- TASK DIRECTIONS
List every line in the entries below that contains the word "outdoors".

- DATA FOR THIS EXERCISE
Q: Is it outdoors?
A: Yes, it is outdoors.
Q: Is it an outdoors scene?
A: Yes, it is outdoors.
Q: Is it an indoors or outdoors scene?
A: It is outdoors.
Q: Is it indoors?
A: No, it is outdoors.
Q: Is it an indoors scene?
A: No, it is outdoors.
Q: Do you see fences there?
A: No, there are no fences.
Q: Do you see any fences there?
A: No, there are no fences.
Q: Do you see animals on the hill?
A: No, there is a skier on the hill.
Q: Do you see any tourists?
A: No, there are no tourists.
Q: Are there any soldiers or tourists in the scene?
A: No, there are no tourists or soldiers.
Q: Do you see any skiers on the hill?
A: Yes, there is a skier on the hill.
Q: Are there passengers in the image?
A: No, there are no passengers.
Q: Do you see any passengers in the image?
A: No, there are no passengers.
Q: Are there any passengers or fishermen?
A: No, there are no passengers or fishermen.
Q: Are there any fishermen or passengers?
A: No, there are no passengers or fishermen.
--
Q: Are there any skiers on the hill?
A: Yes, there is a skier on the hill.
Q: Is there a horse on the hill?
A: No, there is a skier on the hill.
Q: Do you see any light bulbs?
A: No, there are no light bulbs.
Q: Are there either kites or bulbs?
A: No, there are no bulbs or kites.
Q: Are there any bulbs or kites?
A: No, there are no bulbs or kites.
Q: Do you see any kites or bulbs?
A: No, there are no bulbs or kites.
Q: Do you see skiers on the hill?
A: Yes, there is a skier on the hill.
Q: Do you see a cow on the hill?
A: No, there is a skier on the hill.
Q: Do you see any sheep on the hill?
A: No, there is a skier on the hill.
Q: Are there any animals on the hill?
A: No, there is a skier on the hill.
* * *
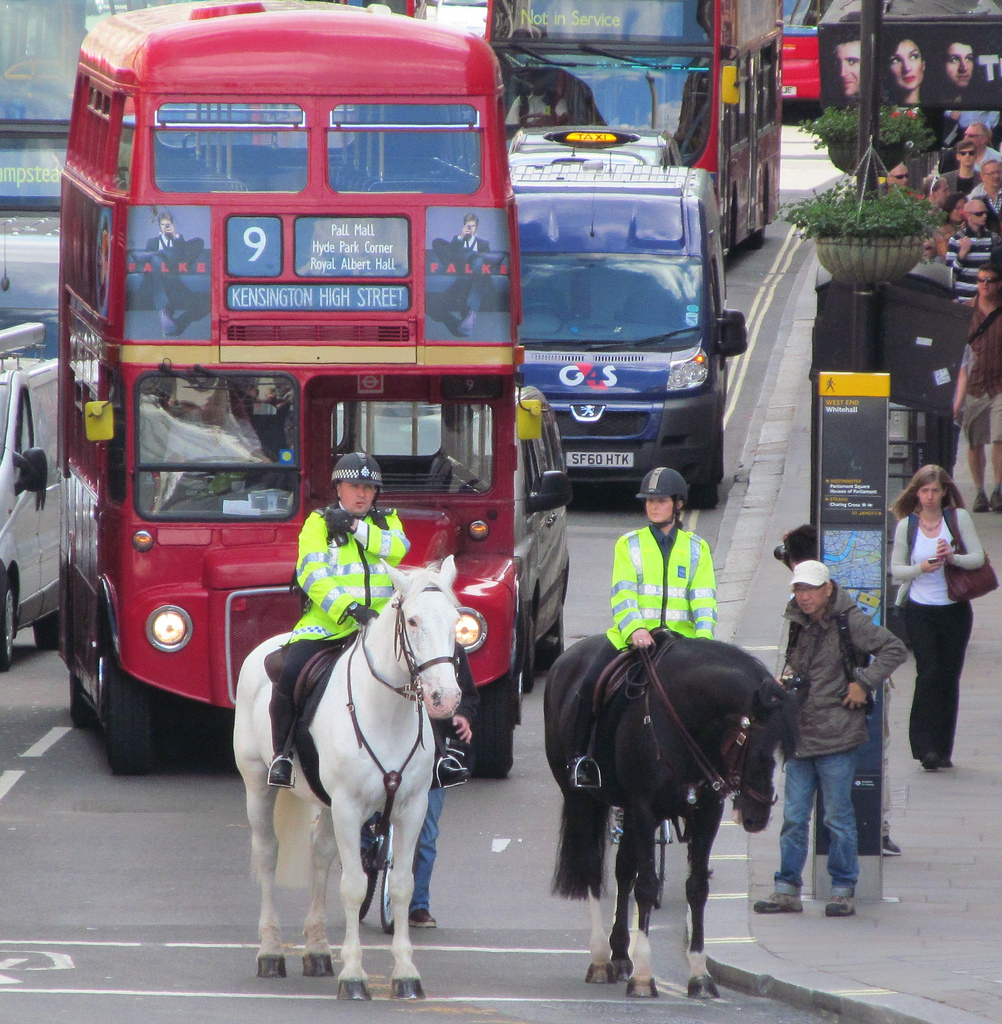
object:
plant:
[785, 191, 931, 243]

- TASK RESULT
Q: Is it outdoors?
A: Yes, it is outdoors.
Q: Is it an outdoors scene?
A: Yes, it is outdoors.
Q: Is it an indoors or outdoors scene?
A: It is outdoors.
A: No, it is outdoors.
A: No, it is outdoors.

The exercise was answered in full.